I finished my devotions this morning, refilled my coffee cup and went right to doing my recovery group lesson for tonight. I’m not working today so I had planned to use the time after devotions to finish it. Well, I did do just that. In so doing I forgot all about doing my blog! The lesson required each participant to build a timeline of their life from birth to present putting the pro’s of life above the line and the neg’s of life below it. This was actually last week’s lesson in part but none of the guys had put anything on it except for myself. I’d done this type of assignment before so it was easier for me to process through it. Tonight we are completing all that wasn’t done last week.
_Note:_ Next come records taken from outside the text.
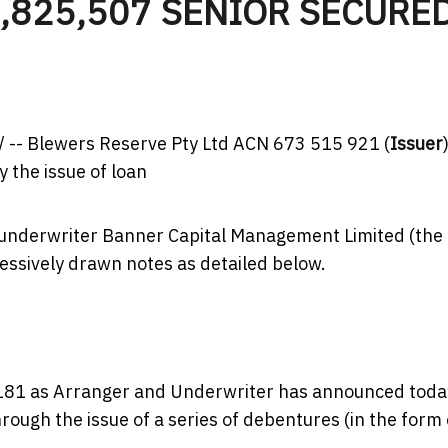
,825,507 SENIOR SECURE
-- Blewers Reserve Pty Ltd ACN 673 515 921 (
Issuer
y the issue of loan
 underwriter Banner Capital Management Limited (the
essively drawn notes as detailed below.
181 as Arranger and Underwriter has announced toda
rough the issue of a series of debentures (in the form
Everyone agreed to getting theirs done.
In having done 7-Pillars (class for sexually addicted men) a couple years ago and now starting the class for abuse, I can finally see what I’ve never been able to process for myself. This is all about Christ living on the throne of my life and The Holy Spirit living within me. In 7-Pillars and in The Conquer DVD’s, the author says Christ’s throne is in the amygdala portion of our brain. I said at the time I thought “that was stupid”. Why would Christ want to live in the primal portion of me? Little did I realize at the time how critical this statement is. Now that I’m going through the class for abuse do I realize this portion of my brain was damaged severely from the early childhood abuse. I had so many false beliefs and fears controlling me. Only now do I see how critical it is to have Christ in this area for me. This is the area driving all the lies I have believed about myself for as long as I’ve lived. Even though I might fear something, Christ compels me to not be paralyzed by the fear but to step into it and complete what His Holy Spirit nudges to do and do it from His Strength rather than my own self-will.
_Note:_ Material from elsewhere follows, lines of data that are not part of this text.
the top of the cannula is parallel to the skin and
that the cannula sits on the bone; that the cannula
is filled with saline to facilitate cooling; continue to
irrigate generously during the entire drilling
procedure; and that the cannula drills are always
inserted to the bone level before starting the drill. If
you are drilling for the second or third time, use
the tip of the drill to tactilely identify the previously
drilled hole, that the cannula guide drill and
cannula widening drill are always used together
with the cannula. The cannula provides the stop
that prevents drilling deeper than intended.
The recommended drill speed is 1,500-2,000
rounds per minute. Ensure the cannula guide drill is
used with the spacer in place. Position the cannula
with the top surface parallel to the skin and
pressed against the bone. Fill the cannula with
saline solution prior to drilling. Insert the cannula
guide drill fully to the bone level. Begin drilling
Finally, I am awakening more and more to this reality. In all of this, the fear of telling becomes easier and easier because I do this through God’s nudges within rather than out of sheer self-disciple like when I gave my testimony 9 years ago to our Celebrate Recovery group. That night I can only remember starting to give it and then talking about it in the share group an hour later. The rest of the time is blank in my mind. I have no recall of it. That’s what my brain did with trauma when I was a child and it still has done this until more recently as I’ve been able to live and do what God wants done and do it from His Spirit’s nudges rather than from my own self-will. I’m so glad to be taking this class for abuse. It completes a hole within me that God wants filled with Him.